$\newcommand{\dydxt}[2]{\frac{d#1}{d#2}}
\newcommand{\dydx}[2]{\frac{\partial#1}{\partial#2}}$
For simplicity we consider the case of a single particle moving in a potential.
Suppose we are given a wave function
\begin{eqnarray*} \psi(x)=\left(\frac{\alpha}{\pi}\right)^{\frac{1}{4}}
\exp(-\alpha x^2/2)\end{eqnarray*}
as the sate of the particle at some fixed time. What do we conclude? Is it the ground state of a particle bound to the point $x=0$ by a harmonic force or is it the gaussian wave-packet of a free particle?
The point to understand here is that we can say nothing about a particle by just looking at its wave function. We must know the Hamiltonian of the system. We have to see how does the wave function change with time in order to see whether it belongs to a free particle or an interacting particle. We must know the {\em time dependence} of the wave function. And not just of one wave function but that of a complete basis of wave functions.

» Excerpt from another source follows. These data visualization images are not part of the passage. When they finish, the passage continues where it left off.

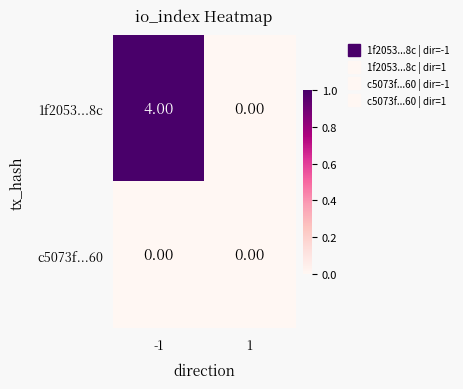

What is the total value across all series at -1?

4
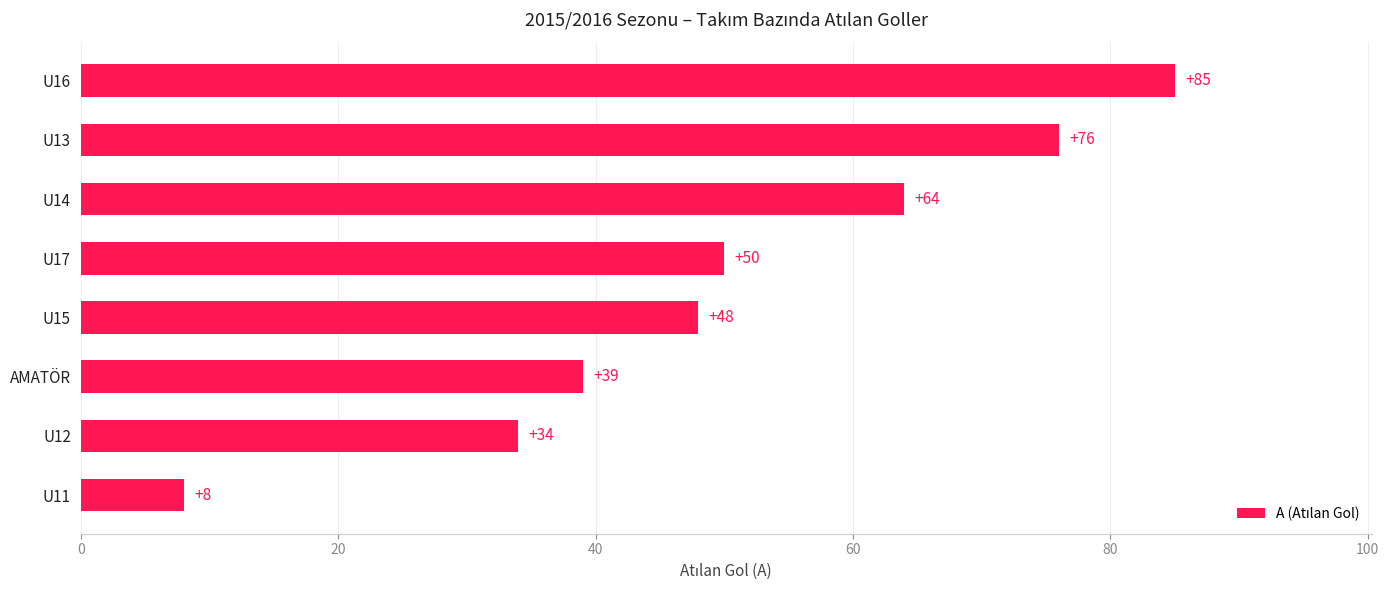

Rank the categories by value from highest to lowest.

U16, U13, U14, U17, U15, AMATÖR, U12, U11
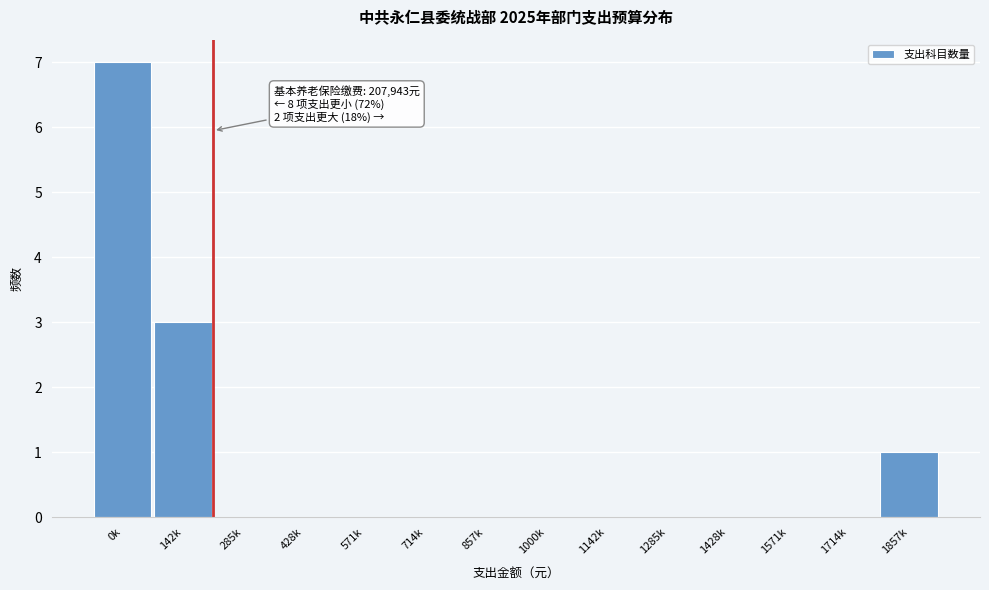

Reading left to right, transcribe all the data shown in this chart.

0k=7	142k=3	285k=0	428k=0	571k=0	714k=0	857k=0	1000k=0	1142k=0	1285k=0	1428k=0	1571k=0	1714k=0	1857k=1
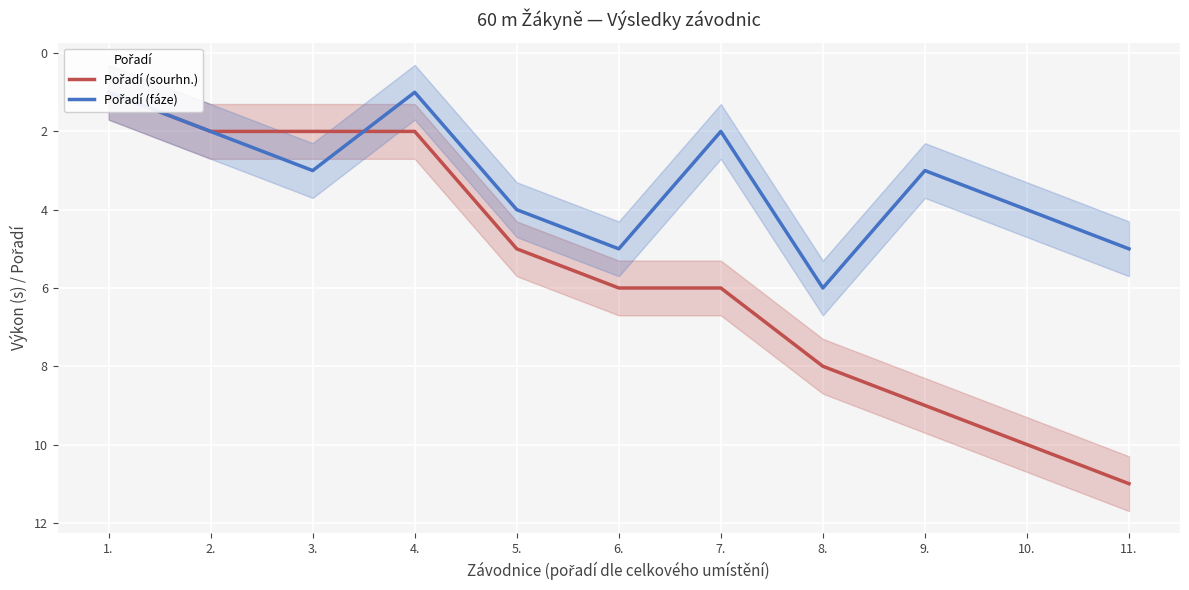

Which series has the largest total across all categories?

Pořadí (sourhn.)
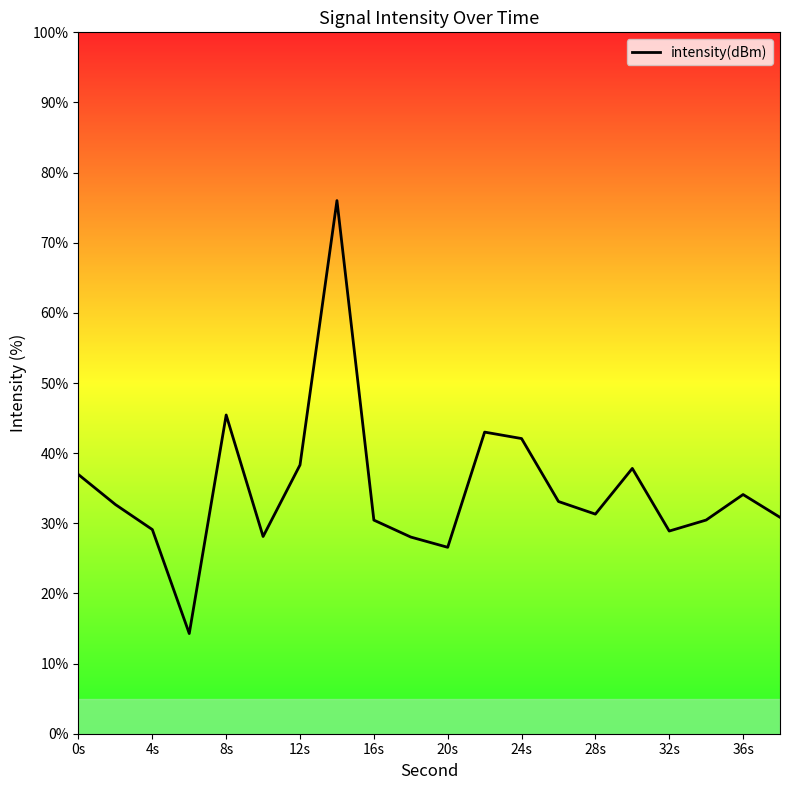

What is the maximum value shown in the chart?

76.0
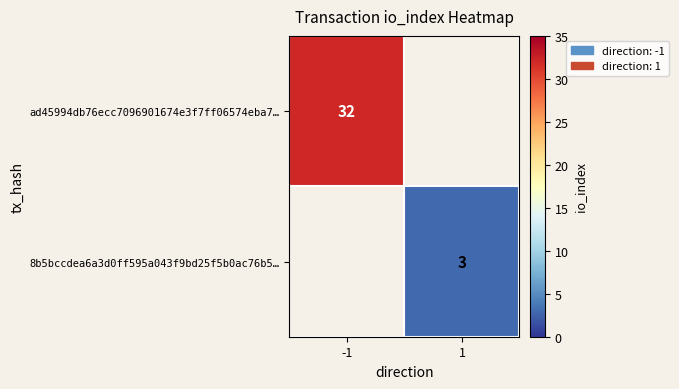

How many data points does each series have?

2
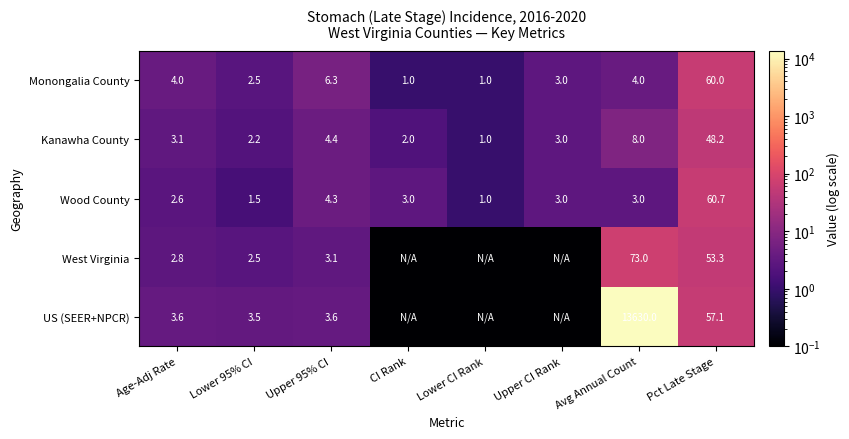

Which has a higher value, CI Rank or Upper 95% CI?

Upper 95% CI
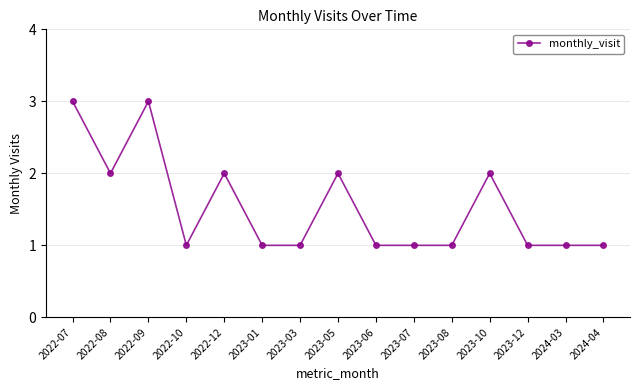

Which has a higher value, 2023-10 or 2023-08?

2023-10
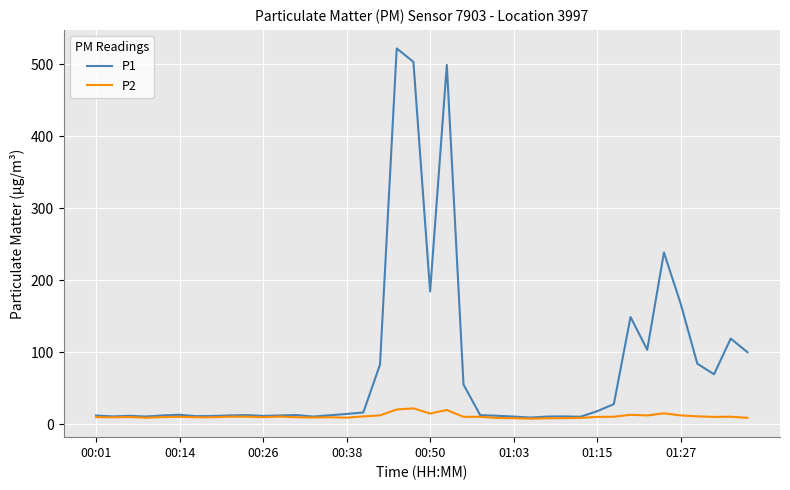

What is the sum of all P2 values?

445.0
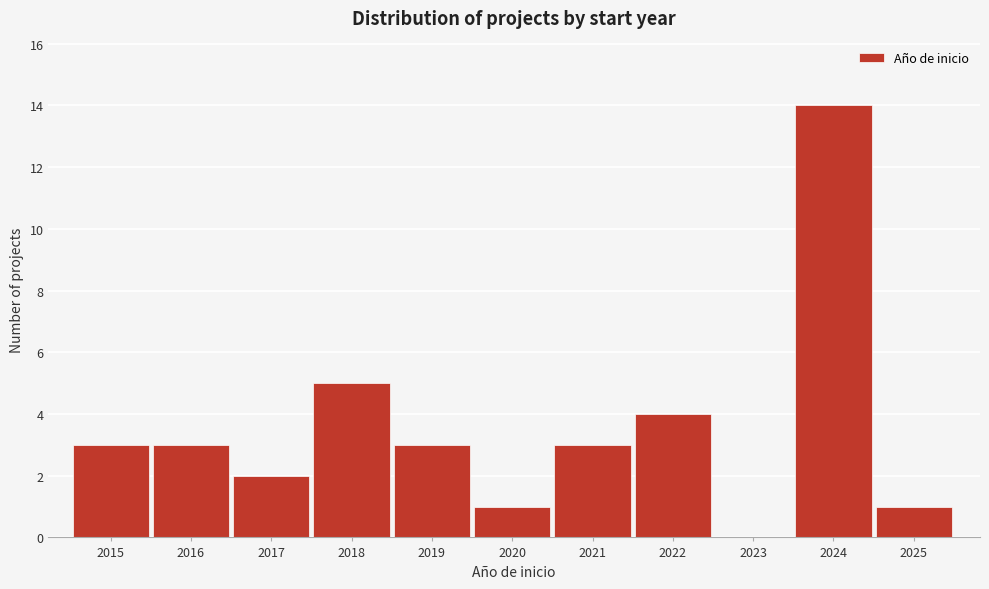

Reading left to right, list all the values displayed in this chart.

2015=3	2016=3	2017=2	2018=5	2019=3	2020=1	2021=3	2022=4	2023=0	2024=14	2025=1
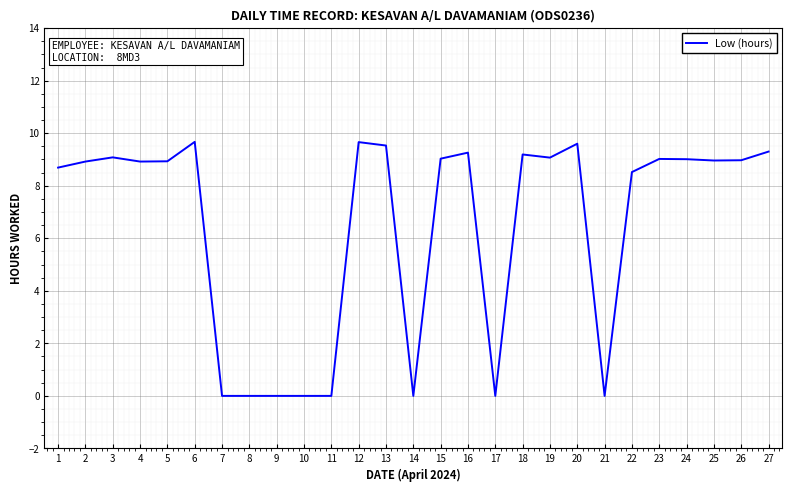

What is the maximum value shown in the chart?

9.7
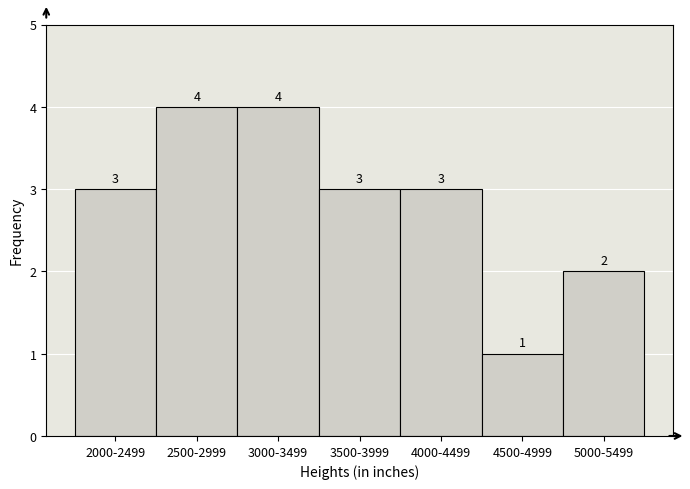

Reading left to right, extract all data points from this chart.

2000-2499=3	2500-2999=4	3000-3499=4	3500-3999=3	4000-4499=3	4500-4999=1	5000-5499=2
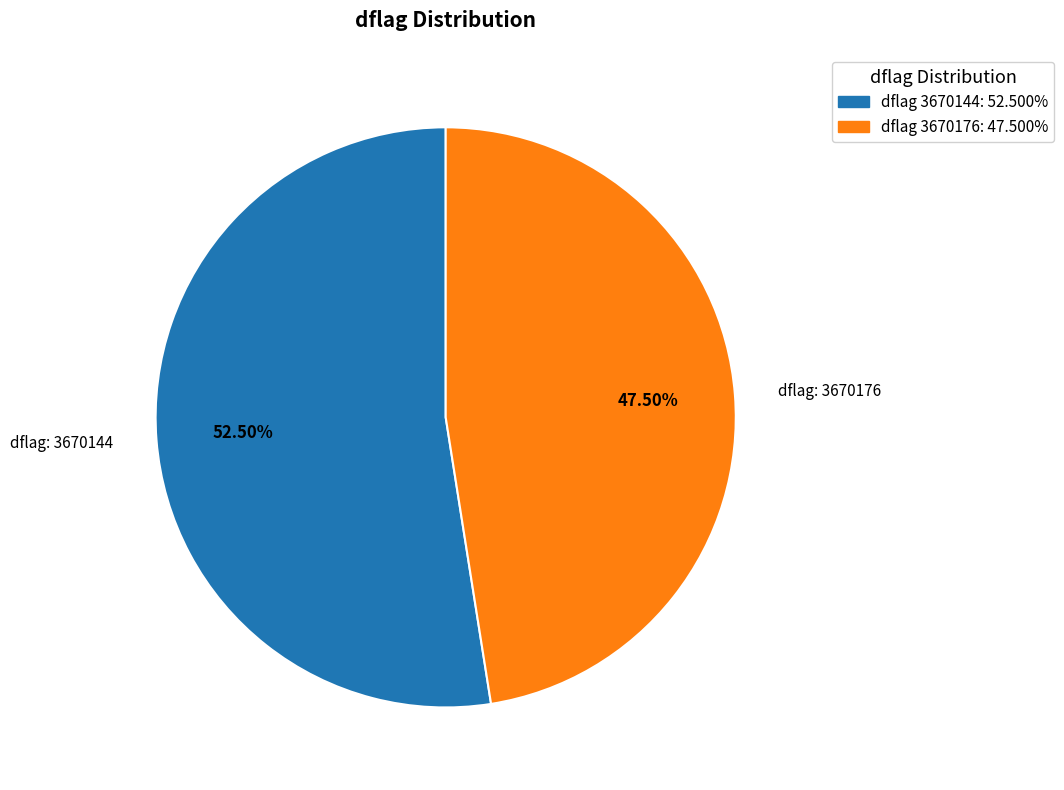

Does any single category account for the majority?

Yes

For the above example if we know $\psi(x,t)$ for at least a small time interval, then we can calculate
\begin{eqnarray*} i\hbar\dydxt{\psi(x,t)}{t}+\frac{\hbar^2}{2m}\dydx{^2\psi(x,t)}{x^2}. \end{eqnarray*}
If it is zero (for all $x$), even then we can say it is a wave function of a free particle. But whether the system is actually free or not would require knowing the Hamiltonian as an operator.